BEGIN Data listing

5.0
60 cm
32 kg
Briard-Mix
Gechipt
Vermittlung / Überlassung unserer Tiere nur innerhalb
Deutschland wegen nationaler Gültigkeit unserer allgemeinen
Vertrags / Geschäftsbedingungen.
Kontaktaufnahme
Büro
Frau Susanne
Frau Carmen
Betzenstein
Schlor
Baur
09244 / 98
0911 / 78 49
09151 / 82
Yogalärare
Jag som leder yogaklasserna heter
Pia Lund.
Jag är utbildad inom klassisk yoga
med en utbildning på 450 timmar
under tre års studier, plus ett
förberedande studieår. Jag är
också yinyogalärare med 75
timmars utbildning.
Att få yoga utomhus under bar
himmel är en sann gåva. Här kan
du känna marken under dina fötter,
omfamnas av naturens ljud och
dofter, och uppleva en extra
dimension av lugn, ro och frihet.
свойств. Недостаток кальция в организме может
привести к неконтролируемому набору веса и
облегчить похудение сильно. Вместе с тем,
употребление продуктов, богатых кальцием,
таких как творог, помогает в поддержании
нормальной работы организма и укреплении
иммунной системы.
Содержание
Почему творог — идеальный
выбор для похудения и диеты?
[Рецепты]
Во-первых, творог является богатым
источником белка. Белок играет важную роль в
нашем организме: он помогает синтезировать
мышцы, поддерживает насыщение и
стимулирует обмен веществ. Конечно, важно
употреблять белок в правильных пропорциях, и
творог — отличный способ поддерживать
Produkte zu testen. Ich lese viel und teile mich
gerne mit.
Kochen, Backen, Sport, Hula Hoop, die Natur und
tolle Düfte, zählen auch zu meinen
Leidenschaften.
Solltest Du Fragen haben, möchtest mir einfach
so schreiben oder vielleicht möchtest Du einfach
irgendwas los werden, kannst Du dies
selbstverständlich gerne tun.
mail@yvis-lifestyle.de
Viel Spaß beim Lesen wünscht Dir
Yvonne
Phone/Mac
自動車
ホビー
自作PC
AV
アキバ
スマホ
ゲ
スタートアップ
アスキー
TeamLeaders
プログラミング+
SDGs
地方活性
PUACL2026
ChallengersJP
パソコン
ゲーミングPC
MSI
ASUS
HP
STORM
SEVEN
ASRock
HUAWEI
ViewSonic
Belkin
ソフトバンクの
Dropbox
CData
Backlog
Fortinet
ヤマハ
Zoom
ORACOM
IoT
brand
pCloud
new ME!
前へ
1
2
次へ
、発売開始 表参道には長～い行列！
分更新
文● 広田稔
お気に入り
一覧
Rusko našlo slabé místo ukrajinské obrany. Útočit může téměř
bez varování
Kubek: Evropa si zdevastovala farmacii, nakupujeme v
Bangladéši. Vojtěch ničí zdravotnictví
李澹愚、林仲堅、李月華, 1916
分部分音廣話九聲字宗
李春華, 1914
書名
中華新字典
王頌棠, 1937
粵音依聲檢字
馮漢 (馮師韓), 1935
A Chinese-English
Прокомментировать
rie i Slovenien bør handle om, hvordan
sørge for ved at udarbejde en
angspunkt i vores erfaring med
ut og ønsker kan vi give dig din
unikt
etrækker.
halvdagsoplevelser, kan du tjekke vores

END Data listing
BEGIN Data listing

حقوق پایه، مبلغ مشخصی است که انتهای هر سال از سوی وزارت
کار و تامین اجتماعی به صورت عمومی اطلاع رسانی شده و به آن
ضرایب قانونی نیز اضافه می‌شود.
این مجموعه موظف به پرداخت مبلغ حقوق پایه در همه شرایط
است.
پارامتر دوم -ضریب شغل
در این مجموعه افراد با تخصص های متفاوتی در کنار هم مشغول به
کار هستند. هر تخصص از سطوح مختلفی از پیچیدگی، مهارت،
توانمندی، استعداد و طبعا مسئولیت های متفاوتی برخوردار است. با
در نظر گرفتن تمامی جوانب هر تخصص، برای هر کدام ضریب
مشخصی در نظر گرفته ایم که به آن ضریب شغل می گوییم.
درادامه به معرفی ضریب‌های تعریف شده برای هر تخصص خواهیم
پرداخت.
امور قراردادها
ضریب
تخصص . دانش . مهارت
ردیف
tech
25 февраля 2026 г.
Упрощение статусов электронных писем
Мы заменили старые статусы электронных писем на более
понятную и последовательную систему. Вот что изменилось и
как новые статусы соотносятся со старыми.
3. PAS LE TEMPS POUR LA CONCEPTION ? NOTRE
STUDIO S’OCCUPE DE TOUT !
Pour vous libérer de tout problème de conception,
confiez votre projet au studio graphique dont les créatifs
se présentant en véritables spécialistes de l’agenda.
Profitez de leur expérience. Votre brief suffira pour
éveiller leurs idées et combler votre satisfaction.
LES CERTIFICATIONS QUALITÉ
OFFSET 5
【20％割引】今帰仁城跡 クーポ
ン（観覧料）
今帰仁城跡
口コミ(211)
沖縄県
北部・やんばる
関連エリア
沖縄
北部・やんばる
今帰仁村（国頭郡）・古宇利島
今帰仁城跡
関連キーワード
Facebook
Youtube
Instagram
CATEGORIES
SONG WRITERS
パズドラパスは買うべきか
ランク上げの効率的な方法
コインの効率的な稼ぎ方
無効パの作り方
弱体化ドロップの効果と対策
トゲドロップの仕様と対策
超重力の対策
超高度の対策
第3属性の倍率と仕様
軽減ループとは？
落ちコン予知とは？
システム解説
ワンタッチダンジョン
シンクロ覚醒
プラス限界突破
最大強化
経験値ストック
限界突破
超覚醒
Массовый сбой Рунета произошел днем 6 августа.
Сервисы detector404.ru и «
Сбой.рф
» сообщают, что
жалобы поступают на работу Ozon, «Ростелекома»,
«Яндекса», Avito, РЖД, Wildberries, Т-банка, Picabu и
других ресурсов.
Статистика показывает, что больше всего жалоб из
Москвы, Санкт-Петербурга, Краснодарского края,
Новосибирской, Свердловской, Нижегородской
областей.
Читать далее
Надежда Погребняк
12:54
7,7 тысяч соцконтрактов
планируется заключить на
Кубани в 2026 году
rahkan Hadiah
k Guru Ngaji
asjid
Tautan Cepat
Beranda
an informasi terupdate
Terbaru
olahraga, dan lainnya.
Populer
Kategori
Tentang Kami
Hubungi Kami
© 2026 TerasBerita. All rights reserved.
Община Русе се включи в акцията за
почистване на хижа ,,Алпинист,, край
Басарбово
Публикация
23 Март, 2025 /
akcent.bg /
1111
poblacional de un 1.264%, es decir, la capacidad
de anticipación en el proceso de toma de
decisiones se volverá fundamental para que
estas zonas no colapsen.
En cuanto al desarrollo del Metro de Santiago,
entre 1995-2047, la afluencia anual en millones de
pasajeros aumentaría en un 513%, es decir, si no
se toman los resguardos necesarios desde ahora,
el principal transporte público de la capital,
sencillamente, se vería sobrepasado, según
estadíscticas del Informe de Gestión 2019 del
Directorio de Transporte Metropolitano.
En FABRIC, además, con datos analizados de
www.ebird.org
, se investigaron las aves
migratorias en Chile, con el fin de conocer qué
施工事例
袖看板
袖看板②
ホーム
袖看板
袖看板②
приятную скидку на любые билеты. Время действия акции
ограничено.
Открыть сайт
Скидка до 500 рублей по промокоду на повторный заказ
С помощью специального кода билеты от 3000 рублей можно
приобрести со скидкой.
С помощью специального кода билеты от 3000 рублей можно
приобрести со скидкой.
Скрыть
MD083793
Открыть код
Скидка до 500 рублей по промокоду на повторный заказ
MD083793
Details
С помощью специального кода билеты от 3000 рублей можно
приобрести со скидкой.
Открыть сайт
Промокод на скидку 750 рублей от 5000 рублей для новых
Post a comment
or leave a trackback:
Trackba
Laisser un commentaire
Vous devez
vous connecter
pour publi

END Data listing
BEGIN Data listing

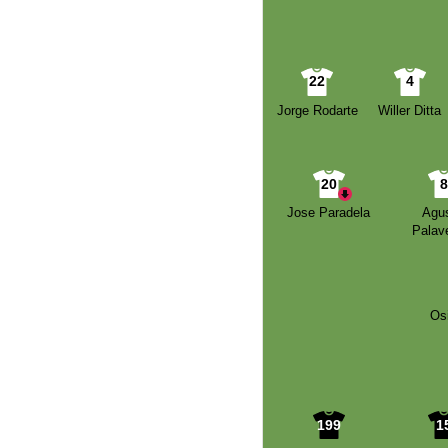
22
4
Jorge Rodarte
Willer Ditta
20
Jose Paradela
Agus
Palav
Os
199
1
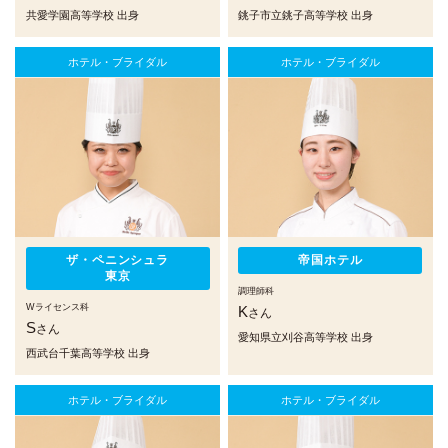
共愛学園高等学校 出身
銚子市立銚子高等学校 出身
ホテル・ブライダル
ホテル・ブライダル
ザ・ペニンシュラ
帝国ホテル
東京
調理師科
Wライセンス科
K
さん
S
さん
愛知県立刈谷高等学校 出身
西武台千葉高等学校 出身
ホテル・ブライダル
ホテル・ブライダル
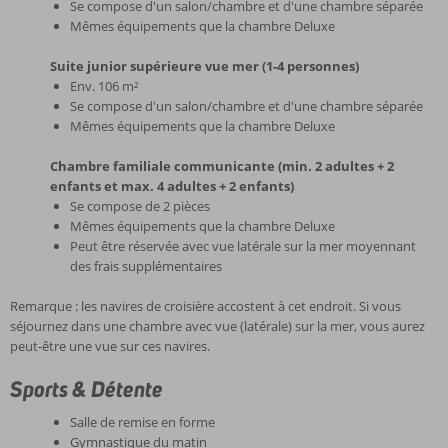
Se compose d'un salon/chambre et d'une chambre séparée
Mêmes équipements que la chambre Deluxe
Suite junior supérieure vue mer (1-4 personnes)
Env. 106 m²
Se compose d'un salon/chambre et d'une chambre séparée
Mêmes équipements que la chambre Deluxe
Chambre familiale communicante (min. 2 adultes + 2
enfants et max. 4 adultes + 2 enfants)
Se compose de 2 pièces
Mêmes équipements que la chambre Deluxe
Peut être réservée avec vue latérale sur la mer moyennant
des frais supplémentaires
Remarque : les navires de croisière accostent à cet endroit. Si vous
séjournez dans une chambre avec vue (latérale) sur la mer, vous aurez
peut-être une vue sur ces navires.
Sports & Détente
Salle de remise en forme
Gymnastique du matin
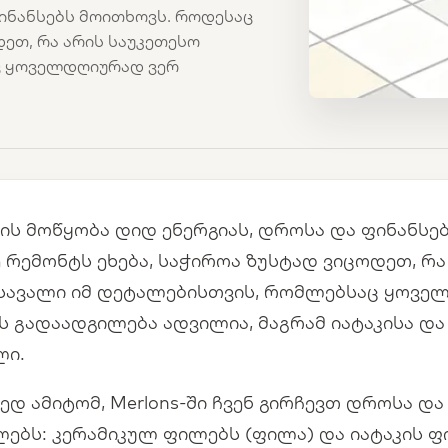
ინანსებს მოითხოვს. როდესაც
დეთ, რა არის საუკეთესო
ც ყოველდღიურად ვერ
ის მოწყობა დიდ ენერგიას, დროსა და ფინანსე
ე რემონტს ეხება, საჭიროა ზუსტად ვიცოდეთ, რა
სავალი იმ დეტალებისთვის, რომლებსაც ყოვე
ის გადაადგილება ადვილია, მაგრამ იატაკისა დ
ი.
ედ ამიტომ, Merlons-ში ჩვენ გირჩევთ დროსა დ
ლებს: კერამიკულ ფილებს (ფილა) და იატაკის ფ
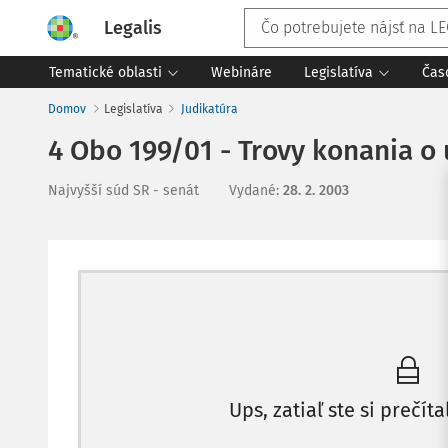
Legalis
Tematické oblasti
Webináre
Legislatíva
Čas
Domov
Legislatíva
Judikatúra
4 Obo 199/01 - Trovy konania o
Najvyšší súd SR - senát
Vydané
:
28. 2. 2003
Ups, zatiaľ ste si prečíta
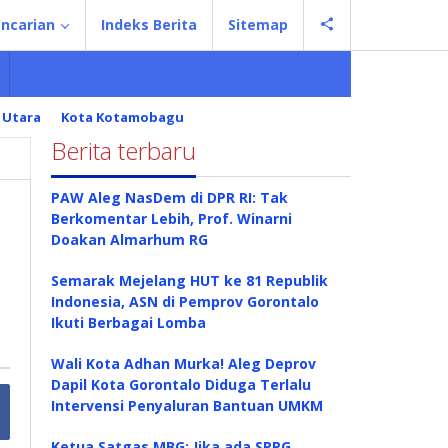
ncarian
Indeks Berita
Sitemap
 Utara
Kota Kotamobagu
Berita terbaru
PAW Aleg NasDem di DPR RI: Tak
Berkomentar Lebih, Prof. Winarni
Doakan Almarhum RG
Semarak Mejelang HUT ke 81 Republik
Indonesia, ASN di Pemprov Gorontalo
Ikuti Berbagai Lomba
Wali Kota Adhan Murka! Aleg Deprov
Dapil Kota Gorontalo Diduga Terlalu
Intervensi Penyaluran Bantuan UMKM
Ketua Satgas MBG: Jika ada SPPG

END Data listing

Assignment: Render the part of the records that opens with the line containing "ინანსებს მოითხოვს. როდესაც" and closes with the line containing "Ups, zatiaľ ste si prečíta" as a Markdown table with the columns Row and Line, one text line per row. Skip blank lines and leave the pictures out.

Written answer:
| Row | Line |
|---|---|
| 1 | ინანსებს მოითხოვს. როდესაც |
| 2 | დეთ, რა არის საუკეთესო |
| 3 | ც ყოველდღიურად ვერ |
| 4 | ის მოწყობა დიდ ენერგიას, დროსა და ფინანსე |
| 5 | ე რემონტს ეხება, საჭიროა ზუსტად ვიცოდეთ, რა |
| 6 | სავალი იმ დეტალებისთვის, რომლებსაც ყოვე |
| 7 | ის გადაადგილება ადვილია, მაგრამ იატაკისა დ |
| 8 | ი. |
| 9 | ედ ამიტომ, Merlons-ში ჩვენ გირჩევთ დროსა დ |
| 10 | ლებს: კერამიკულ ფილებს (ფილა) და იატაკის ფ |
| 11 | Legalis |
| 12 | Tematické oblasti |
| 13 | Webináre |
| 14 | Legislatíva |
| 15 | Čas |
| 16 | Domov |
| 17 | Legislatíva |
| 18 | Judikatúra |
| 19 | 4 Obo 199/01 - Trovy konania o |
| 20 | Najvyšší súd SR - senát |
| 21 | Vydané |
| 22 | : |
| 23 | 28. 2. 2003 |
| 24 | Ups, zatiaľ ste si prečíta |